Physics in Motion

# Dynamics of Simple Harmonic Motion

Conservative forces can be described through a potential function. In one-dimension, the relation between the force and kinetic energy is given by,

$$F = - \frac{d U(x)}{dx}$$

The simplest function is $$U(x) = constant$$, which results in no force.

The next simplest function is a linear function, $$U(x) = F_c x$$, with $$F_c$$ some constant with dimensions of Newton. This potential results in a constant force $$F = -F_c$$, and a constant acceleration $$a = - F_c / m$$. We have encountered such a potential in the case of gravity near the surface of the earth where $$F_c = m g$$, and $$x$$ was a measure of the height from the surface, $$h$$. In that case the potential energy is simply $$U(h) = mgh$$.

At the next order of complexity is a quadratic function, $$U(x) = \frac{1}{2} k x^2$$, where $$k$$ is some constant with units of $$Newton/m$$. This is a very important potential that appears in a wide variety of phenomena. The force associated with such a potential is,

$$F = - \frac{d U(x)}{d x} = - k x(t)$$

You might recognize this force as that of a simple spring with spring constant $$k$$, namely Hooke's law. This is indeed the case, but it turns out that this force also serves as a good model for many other physical systems. The equation of motion associated with such a force is,

$$\frac{d^2 x(t)}{d t^2} = - \frac{k}{m} x(t)$$

As usual, this is a differential equation whose solution is the position as a function of time, $$x(t)$$. The general solution to the equation of motion is given by,

$$x(t) = A \cos (\omega t + \phi)$$

where

$$\omega = \sqrt{k/m}$$

is called the angular frequency. It is an intrinsic quantity of the system. $$A$$ is the amplitude of the oscillations of $$\phi$$ is the phase, which defines the initial position. Both $$A$$ and $$\phi$$ are extrinsic quantities, which vary depending on the initial conditions.

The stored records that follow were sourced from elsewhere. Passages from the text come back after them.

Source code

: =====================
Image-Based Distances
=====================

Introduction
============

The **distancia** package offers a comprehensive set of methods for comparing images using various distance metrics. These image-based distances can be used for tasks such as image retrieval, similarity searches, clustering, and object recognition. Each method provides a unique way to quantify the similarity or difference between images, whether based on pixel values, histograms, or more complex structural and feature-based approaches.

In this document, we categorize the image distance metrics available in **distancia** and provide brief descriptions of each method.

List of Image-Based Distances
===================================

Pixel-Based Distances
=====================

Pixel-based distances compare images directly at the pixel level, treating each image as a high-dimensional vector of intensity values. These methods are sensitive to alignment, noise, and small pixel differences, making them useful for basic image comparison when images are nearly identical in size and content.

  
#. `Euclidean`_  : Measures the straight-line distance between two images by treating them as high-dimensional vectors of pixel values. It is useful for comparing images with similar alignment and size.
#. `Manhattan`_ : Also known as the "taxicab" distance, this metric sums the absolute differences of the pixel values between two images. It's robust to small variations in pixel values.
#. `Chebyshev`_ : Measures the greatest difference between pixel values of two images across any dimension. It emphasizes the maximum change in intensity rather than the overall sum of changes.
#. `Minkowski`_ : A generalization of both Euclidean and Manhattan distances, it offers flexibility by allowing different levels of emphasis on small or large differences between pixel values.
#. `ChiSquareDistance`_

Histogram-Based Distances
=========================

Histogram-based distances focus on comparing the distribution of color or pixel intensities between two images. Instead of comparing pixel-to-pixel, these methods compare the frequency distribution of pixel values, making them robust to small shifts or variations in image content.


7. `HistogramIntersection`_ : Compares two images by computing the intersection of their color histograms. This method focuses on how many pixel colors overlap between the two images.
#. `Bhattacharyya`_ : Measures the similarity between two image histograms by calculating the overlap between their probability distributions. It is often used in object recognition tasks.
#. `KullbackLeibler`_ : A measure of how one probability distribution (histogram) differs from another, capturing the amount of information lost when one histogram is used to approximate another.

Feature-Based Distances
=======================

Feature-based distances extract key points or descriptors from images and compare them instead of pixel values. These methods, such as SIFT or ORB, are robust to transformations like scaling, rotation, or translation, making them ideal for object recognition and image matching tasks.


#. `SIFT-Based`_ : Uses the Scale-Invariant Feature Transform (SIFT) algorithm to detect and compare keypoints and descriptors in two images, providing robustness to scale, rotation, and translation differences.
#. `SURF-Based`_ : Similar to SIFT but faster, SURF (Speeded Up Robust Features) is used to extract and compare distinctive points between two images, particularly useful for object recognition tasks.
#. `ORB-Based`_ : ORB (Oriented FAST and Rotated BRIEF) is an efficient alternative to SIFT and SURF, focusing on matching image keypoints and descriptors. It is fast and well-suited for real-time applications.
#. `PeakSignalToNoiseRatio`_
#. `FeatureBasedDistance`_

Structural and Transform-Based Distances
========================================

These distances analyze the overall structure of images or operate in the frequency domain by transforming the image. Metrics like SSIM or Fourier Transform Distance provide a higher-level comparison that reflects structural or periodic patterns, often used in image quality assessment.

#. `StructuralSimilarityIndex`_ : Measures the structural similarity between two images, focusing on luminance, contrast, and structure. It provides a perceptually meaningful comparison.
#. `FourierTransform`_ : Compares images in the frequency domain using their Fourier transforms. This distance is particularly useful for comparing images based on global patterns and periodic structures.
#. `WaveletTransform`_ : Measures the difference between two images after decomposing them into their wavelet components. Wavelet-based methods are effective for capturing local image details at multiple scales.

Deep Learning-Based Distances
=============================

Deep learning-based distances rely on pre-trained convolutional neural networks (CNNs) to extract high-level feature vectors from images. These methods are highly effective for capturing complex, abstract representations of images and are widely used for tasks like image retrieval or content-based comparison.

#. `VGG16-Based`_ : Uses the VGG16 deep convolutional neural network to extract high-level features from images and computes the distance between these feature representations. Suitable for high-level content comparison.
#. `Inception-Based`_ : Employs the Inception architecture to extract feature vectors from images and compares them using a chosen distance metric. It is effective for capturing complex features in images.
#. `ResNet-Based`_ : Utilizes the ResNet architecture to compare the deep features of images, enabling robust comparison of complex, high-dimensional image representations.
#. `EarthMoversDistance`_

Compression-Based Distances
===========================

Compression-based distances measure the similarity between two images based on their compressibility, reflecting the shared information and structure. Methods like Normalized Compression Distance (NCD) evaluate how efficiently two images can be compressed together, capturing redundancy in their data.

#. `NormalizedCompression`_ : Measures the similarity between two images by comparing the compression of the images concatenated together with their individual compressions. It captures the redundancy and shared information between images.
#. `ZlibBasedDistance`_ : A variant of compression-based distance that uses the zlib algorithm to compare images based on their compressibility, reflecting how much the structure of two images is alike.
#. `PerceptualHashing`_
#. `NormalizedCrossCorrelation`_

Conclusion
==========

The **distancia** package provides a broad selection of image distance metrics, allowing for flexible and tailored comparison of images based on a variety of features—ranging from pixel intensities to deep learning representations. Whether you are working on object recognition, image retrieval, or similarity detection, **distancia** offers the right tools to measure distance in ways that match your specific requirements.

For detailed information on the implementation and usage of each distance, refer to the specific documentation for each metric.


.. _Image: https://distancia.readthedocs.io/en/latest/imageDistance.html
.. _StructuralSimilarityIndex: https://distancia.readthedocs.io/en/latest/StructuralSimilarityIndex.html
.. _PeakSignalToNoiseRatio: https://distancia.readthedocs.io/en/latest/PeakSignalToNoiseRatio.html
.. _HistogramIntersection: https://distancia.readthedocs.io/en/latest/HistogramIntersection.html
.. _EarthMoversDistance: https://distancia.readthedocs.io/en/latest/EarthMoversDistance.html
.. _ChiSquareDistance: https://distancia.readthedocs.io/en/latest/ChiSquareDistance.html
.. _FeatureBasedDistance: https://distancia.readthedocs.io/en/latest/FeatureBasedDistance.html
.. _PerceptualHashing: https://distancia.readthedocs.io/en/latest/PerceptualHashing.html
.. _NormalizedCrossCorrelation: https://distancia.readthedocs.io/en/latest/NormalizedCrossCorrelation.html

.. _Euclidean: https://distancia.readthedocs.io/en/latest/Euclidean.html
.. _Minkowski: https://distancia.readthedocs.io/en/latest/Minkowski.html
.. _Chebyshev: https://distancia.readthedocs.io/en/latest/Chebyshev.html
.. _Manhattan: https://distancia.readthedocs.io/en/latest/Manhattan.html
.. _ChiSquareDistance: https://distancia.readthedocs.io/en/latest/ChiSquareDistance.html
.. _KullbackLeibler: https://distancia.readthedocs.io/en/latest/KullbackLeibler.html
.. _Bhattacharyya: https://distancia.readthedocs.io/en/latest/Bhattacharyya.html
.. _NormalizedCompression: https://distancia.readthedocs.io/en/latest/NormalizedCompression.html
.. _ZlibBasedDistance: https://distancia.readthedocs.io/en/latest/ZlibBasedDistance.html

Such a motion is known as simple harmonic motion. It is an extremely important system, not just because of its simplicity, but because it shows up in a countless number of situations in all fields of science.

The motion is periodic with a period of $$T = 2 \pi / \omega$$. To see this we notes that,

$$x(t + T) = A \cos (\omega (t + T) + \phi)$$

$$x(t + T) = A ( \cos(\omega T) \cos(\omega t + \phi) - \sin(\omega T) \sin(\omega T + \phi) )$$

$$x(t + T) = A \cos(\omega t + \phi)$$

$$x(t + T) = x(t)$$

The frequency is the inverse of the period $$f = 1 / T$$ and hence we have a relation between the frequency and the angular frequency,

$$\omega = 2 \pi f = \frac{2 \pi}{T}$$

Since we have the full solution for the position as a function of time, we can obtain all the other kinematical functions such as velocity and acceleration through differentiation,

$$v(t) = \frac{d x(t)}{d t} = - A \omega \sin(\omega t + \phi)$$

$$a(t) = \frac{d v(t)}{d t} = - A \omega^2 \cos(\omega t + \phi)$$

Since the force is derived from a potential, it is a conservative force and thus the total energy is a conserved quantity. As usually, it is composed of kinetic energy and a potential energy,

$$K(t) = \frac{1}{2} m v(t)^2 = \frac{1}{2} m A^2 \omega^2 \sin^2 (\omega t + \phi)$$

$$U(t) = \frac{1}{2} k x(t)^2 = \frac{1}{2} k A^2 \cos^2 (\omega t + \phi)$$

Each of these quantities varies with time, but their sum, which is the total energy, is a constant of the motion:

$$E_{tot} = K(t) + U(t) = \frac{1}{2} k A^2 = \frac{1}{2} m \omega^2 A^2$$

This last equation is proved using the relation $$\omega = \sqrt{k / m}$$ and the basic identity of trigonometry.